## Text block

· · · · · · ·

Personal information
- Date of birth: 19 April 1986 (age 40)
- Place of birth: Varese, Italy
- Height: 1.80 m (5 ft 11 in)
- Position: Goalkeeper

Youth career
- 1999-2004: Varese Calcio

Senior career*
- Years: Team / Apps / (Gls)
- 2005-2006: Luino Calcio
- 2006-2007: FC Tradate
- 2007-2008: A.S.D. Morazzone
- 2008-2009: ASD Malnatese Calcio
- 2009-2010: U.P. Gavirate Calcio
- 2010-2011: AS Castello
- 2011: FC Mendrisio-Stabio
- 2012: ASD Leggiuno / 14 / (0)
- 2013: Victoria Wanderers / 11
- 2014: UNAN Managua / 2 / (0)
- 2015: Suva
- 2015: AC Taverne / 2
- 2016: Ulaanbaatar City / 19
- 2017-2018: Victoria Wanderers / 14
- 2018-2019: Vestri / 2
- 2019-2020: Fgura United / 0 / (0)
- 2019–2022: Victoria Wanderers / 24 / (0)
- 2022–2023: Club Eydhafushi
- 2022–2023: Nilandhoo

= Giacomo Ratto =

Italian soccer player

Giacomo Ratto (born 19 April 1986 in Varese, Italy) is an Italian former footballer who plays as goalkeeper. He has played for clubs in many countries, including Panama, Nicaragua, Fiji, Switzerland, Mongolia, Greece, Malta, Iceland and Maldives.

==Career==

===Early career: 2005-12===
Ratto began playing football at the age of 8 with the US Bosto youth system, before moving to Varese Calcio at the age of 14. He then continued his career in the youth team of a club that, at the time, played in Serie C, but failed to debut in the first team. He moved to Luino Calcio in 2005, where he made his senior debut in Promozione with the Captain Bellini Stefano, helping the team to a second-place finish in the league and winning the play-offs. He won his first league in the following season at FC Tradate. In all the following 3 seasons he changes team, playing in Eccellenza and Promozione. In 2010 Ratto had his first experience abroad, in Switzerland at AS Castello and, later, at FC Mendrisio Stabio. In 2012 he returned to Luino Calcio, team in which he had his senior debut.

===Malta-Panama: 2013===
Sending highlights packages and his resume to retired Maltese goalkeeper Mario Muscat, he arranged his move to S.K. Victoria Wanderers which happened in early 2013. Arriving at the end of the first round, Ratto made his debut in a 3-0 second round victory over Sannat Lions and conceding three goals in his first five fieldings. He finished the season with 5 clean sheets in 11 games helping to bring the team from seventh to third place. He left Gozo at the end of the contract and joined the preseason at Tauro FC team of the Panamanian top league, during which he played some friendly games before moving back to Italy due to personal problems.

===Nicaragua: 2014===

Completing a transfer to UNAN Managua of Nicaragua in July 2014 through agent Carlos Francisco Fariñas on the recommendations of Giampaolo Gronchi of Tauro and Brian Azzopardi of Victoria Wanderers, Ratto recorded his maiden appearance when Los Universitarios were beaten by C.D. Walter Ferretti, a match in which he was chosen as one of the three players in the running for the man of the match award. After his last appearance against Real Madriz, he received an offer from Khoromkhon of the Mongolian Premier League to play the AFC Cup, which caused him to split ways with UNAN, also rejecting an offer from Costa Rica. However, they were withdrawn from the AFC Cup 2015, the second-tier Asian competition, so the deal fell through.

· · · · · · ·

(Stored data entries)
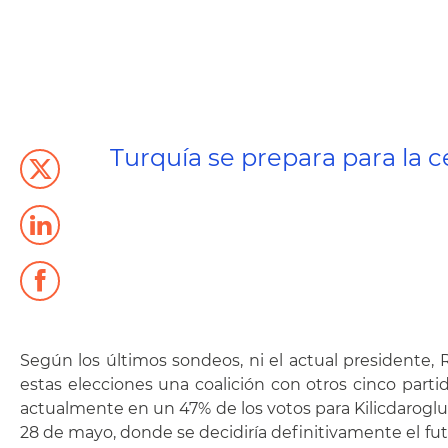
Turquía se prepara para la 
Según los últimos sondeos, ni el actual presidente, 
estas elecciones una coalición con otros cinco partid
actualmente en un 47% de los votos para Kilicdaroglu 
28 de mayo, donde se decidiría definitivamente el futur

· · · · · · ·

Decide whether each statement below agrees with the text on Giacomo Ratto, answering yes or no and quoting the deciding words of the text. (a) Ratto began playing football at the age of 8 with the US Bosto youth system. (b) Ratto made his senior debut at FC Tradate. (c) The deal with Khoromkhon fell through because the club was withdrawn from the AFC Cup 2015.

(a) Yes: "Ratto began playing football at the age of 8 with the US Bosto youth system"
(b) No: "He moved to Luino Calcio in 2005, where he made his senior debut in Promozione"
(c) Yes: "However, they were withdrawn from the AFC Cup 2015, the second-tier Asian competition, so the deal fell through."